Essentially, there is a two fold process: sensation occurs, where the sensory organs absorb energy from a physical stimulus in the environment, convert and send the energy into neutral impulses to the brain; perception is the physical process of “collecting material data” in order to deducing meaning or constructing our reality from the things we hear, see, touch, taste, and feel (our 5-peepholes to the universe). By funneling these sensory neural impulses through the limitations of our 5-senses (biology), culture, past-experiences, what we are told to fixate on, etc, we selectively fixate on things in our environment and ultimately construct a picture of our reality.

 So what is reality? Although artwork is beautiful, it is only a glimpse into the mind of someone else – how they fixated on certain objects and translated the objects into symbols containing meaning. Physics, likewise, is the study of how others perceived the universe, converted their sensations into numbers, and plugged the numbers into equations that produced another number, which they gave meaning.

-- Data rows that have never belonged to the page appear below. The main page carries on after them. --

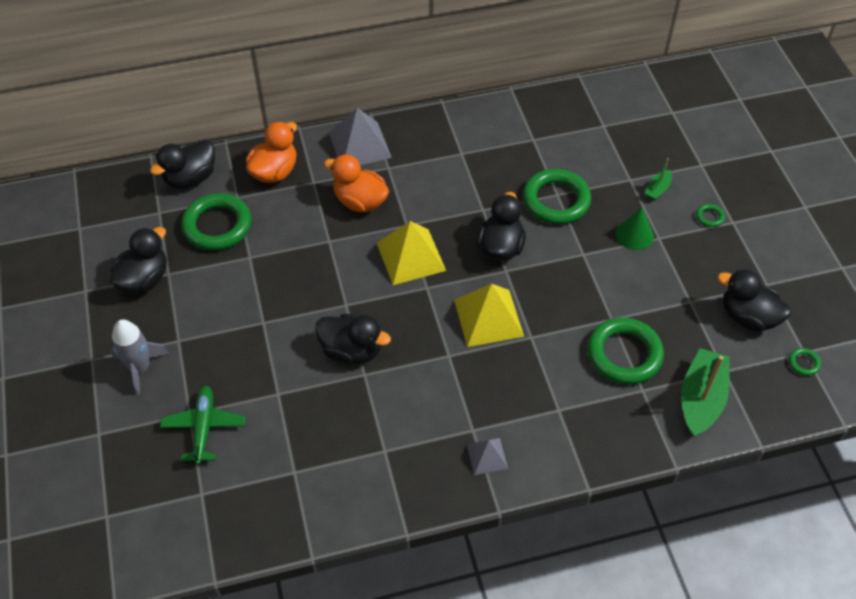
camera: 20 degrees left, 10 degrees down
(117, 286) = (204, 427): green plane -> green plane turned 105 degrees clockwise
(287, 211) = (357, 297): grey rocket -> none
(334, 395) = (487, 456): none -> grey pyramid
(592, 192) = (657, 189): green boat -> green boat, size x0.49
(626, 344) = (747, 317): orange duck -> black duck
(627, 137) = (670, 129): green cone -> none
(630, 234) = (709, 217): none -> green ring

 At this cultural and technological juncture, there is little that we actually perceive first hand (at least speaking for myself). With television, movies, itunes, telephone, cameras, skype, facebook, etc., there are barriers between the concrete material word and our senses, which create this funneling system (which I mentioned above) not after the sensation process begins, but before. What I mean is that receiving sensations first hand requires an interplay between many different senses – from which we are able to gather more information (sensory data) in order to create more complex and varying temporal realities and meaning. By creating a technological barrier between our senses and the material world, we limit our perception (gathering of data) to one, or at most, two senses (eyes and ears). This is what I call: the Dulling of the Senses.

 EX: having conversations on the telephone, we hear the sound-waves from someone’s vocal chords translated over wires, microphones, and electrical conductors (I definitely don’t know the true mechanism, but please follow my thought process), through the receiver of an electrical device. Although a telephone does assist in our ability to communicate with others over a greater amount of space-time – allowing this to be the primary means of intimate communication (especially with friends and family) may (although I have not done any studies) affect our ability to encode deeper and more complex neural imprints of these people.

Another example: television is the most widely used telecommunication medium for transmitting and receiving moving images. The images are distorted through the use of high-powered radio-frequency transmitters that broadcast these distorted images through the TV receivers (however big or small). Now, these distorted images are translated through digital signals. After this funneling process occurs, with our eyes, we view and intake the limited waves lengths light, process this data, and give this information meaning.

 As the level of sensation is dimmed, the ability to perceive and thereby construct a variety of “out-puts” or meaning is also affected. I believe this can ultimately affect our sense of reality.

 My theory is that when this dulling occurs, in addition to creating weaker and less complex neural and psychological imprints, we either loose trust in our sensations and perceptions, accept others ascribed meanings and explanations for the unperceived material word, or seek for outside sources to ascribe meaning to perceptions.